“神韻”之源流與功能--欣賞神韻藝術團聖誕晚會感言

作者:黃玉振

【大紀元12月20日訊】數年來,筆者曾欣賞新唐人電視台在紐約幾場聖誕、新年的“神韻”演出,對其精彩美妙的歌聲、演奏、舞蹈的表演,舞台配合美輪美奐的天幕,在舞藝中表達中華民族神傳文化的內涵,印象深刻,回味無窮,早想寫出內心的感想,但一直擱置下來,這不是忘掉,而是抱憾筆端拙劣,無法運用最完美的詞句去形容,尤其所演出的民族歷史故事,激勵心靈,流下熱淚,更難表達。昨(18)日筆者欣賞神韻藝術團在碧肯劇場“新唐人聖誕晚會”首場之後,又有一番感受,一方面因其所演出的嶄新節目更豐富,更盛大,更感人,對他們藝術造詣精進精神,衷心敬佩。另一方面,對其旨在弘揚中華優美傳統文化的演出,備受熱烈稱贊,作為炎黃子孫深感驕傲。

藝術是不能脫離觀眾,成功的藝術不僅要打動觀眾的心,且應引起強烈的情感衝擊與共鳴。舞蹈的一揚一飄,一閃一動,都充滿了“詩”與“畫”的意境,在舞中把演出主題故事表露出來,也就是將舞的一舉手,一投足,都是情感的濃縮,表現出美的升華,使全場觀眾鴉雀無聲,深受感動。筆者身置其中,滿懷強烈信心:經過數千年先哲先賢千錘百煉所創造的中華優美文化,必然是人類文化的主流。

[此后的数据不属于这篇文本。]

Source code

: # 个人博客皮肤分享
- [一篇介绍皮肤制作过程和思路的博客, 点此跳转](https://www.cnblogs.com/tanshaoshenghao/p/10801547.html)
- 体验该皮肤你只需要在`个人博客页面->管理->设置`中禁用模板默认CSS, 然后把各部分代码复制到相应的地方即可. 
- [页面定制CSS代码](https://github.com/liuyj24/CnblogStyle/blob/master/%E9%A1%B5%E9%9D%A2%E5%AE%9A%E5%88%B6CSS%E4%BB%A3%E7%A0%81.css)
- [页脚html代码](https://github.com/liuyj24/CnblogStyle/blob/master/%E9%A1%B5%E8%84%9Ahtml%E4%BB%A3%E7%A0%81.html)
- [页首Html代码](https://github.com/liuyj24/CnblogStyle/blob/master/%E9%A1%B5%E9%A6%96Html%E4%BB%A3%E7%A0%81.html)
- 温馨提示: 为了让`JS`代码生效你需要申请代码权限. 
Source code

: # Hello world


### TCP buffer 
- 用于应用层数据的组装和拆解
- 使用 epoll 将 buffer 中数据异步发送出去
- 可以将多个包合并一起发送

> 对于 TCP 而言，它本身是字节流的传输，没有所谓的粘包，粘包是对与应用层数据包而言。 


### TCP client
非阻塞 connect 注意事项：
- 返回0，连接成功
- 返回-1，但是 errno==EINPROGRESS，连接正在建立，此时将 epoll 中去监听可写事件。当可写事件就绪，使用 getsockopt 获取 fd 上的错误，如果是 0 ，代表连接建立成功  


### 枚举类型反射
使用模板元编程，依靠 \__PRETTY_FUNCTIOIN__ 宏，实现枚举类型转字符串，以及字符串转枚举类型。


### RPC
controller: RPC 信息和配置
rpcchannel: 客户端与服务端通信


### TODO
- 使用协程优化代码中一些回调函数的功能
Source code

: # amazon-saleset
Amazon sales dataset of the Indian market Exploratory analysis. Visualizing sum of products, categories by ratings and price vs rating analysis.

新唐人用“神韻”一詞,真是太好太妙,貼切傳神。神韻淵源甚遠,含義至深。筆者嘗試引述《尚書》一段作注釋。中國音樂究竟創始于何時,無從稽考。傳說史前伏義作三十五弦之瑟,女媧氏作笙簧,但不見于正史。而《尚書·堯典》中說,“二十有八載,帝乃俎落。百姓如喪考妣,三載,四海遏密八音。”意思是帝堯死了,人民思念哀痛,四海都自動停止作樂,以示哀悼。可見在帝堯生時,人民已普遍演奏音樂,並已發展至八音,即八個音階。這已不是初期現象,可証其由來深遠。

《尚書·堯典》篇載,帝曰∶‘夔!命汝典樂,教胄子,直而溫,寬而慄,剛而無虐,簡而無傲,詩言志,歌永言,聲依永,律和聲,八音克諧,無相奪倫,神人以和。夔曰∶“于!予擊石拊石,百獸率舞。”’讀了這段記述,可知在堯舜時已有成套的音樂理論,並應用于教育。由于政府設官專司其事,乃應用于政治。其性格是直、溫、寬、慄(謹敬也)、剛、簡。其效果是神人以和,皆得其所安。音樂發展至此程度,豈不是神的韻律嗎?由此,一面顯示出其淵源流長,一面顯示運用于教育與政治。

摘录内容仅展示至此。